The special warfare community was a small, tightly knit fraternity-one that built lasting friendships.
Since his retirement, he’d heard from Thorn once a month or so a postcard, e-mail, or phone call. And always a card on holidays.
Farrell wouldn’t call it a father-son relationship, but then he’d served with Thorn’s dad, too—long before Pete had been born . Nobody was going to replace big, tough John Thorn in his son’s affections.
Still, he suspected their friendship bridged some of the emptiness Thorn had felt after his dad passed away.
Somehow, though, Farrell doubted this call was a social one.
He knew Thorn too well. “Where are you, Pete?”
“Berlin, sir.”
“Berlin?” Farrell wrinkled his brow. “After that business in Pechenga, I’d have thought you’d be back home by now.”
“You heard about Pechenga?”
“Hell, Pete. Hear about it?” Farrell smiled wryly. “Anybody with a TV or radio heard about it. Louisa and I keep expecting to see you and Helen on Oprah on a show about Then and Women Who Date Under Fire.”” He’d never admit it to Thorn, but he’d also been greedily following any news about the O.S.I.A plane crash and the ensuing events in Russia. It was an interesting and intriguing story, but, more important, he’d known that Thorn was involved.
Farrell turned serious. “I’m real glad you both came through that mess unscratched. It sounded like a bad one.”
“It was, sir,” Thorn said.
This time Farrell caught the faint undercurrent of very real desperation in the younger man’s voice. He frowned. He’d never heard Peter Thorn desperate before. Angry, yes. Determined, always.
And sometimes as stubborn as a mule. But never desperate.
He gripped the phone tighter. “Okay, Pete. What the hell’s going on ?”
There was a long pause—long enough to make him wonder whether he’d lost the connection to Berlin.
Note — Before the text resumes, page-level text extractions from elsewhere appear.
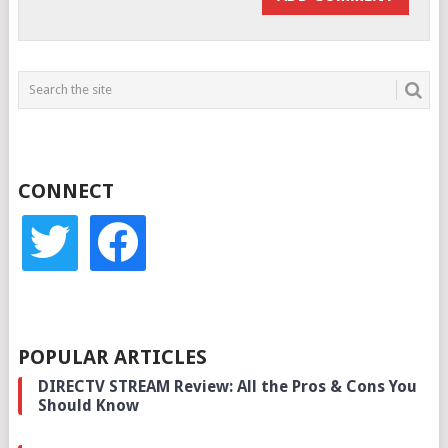
CONNECT
twitter
facebook
POPULAR ARTICLES
DIRECTV STREAM Review: All the Pros & Cons You
Should Know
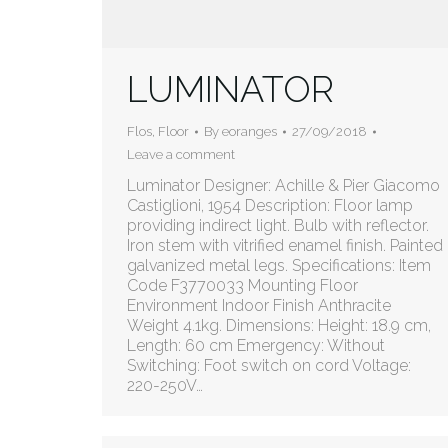
LUMINATOR
Flos
,
Floor
By
eoranges
27/09/2018
Leave a comment
Luminator Designer: Achille & Pier Giacomo
Castiglioni, 1954 Description: Floor lamp
providing indirect light. Bulb with reflector.
Iron stem with vitrified enamel finish. Painted
galvanized metal legs. Specifications: Item
Code F3770033 Mounting Floor
Environment Indoor Finish Anthracite
Weight 4.1kg. Dimensions: Height: 18.9 cm,
Length: 60 cm Emergency: Without
Switching: Foot switch on cord Voltage:
220-250V…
Finally, Thorn said, “Helen and I need your help, sir. But frankly I’m not sure you should give it to us.”
What? Farrell’s frown grew deeper. “Try me.”
“Okay, sir,” Thorn said. “Here’s the situation we’re in …”
Farrell listened intently as the younger man outlined what he and Helen Gray had done since escaping the carnage aboard that rusting freighter in Pechenga. He found himself shaking his head in growing astonishment at each successive scrape that the two had plunged themselves into.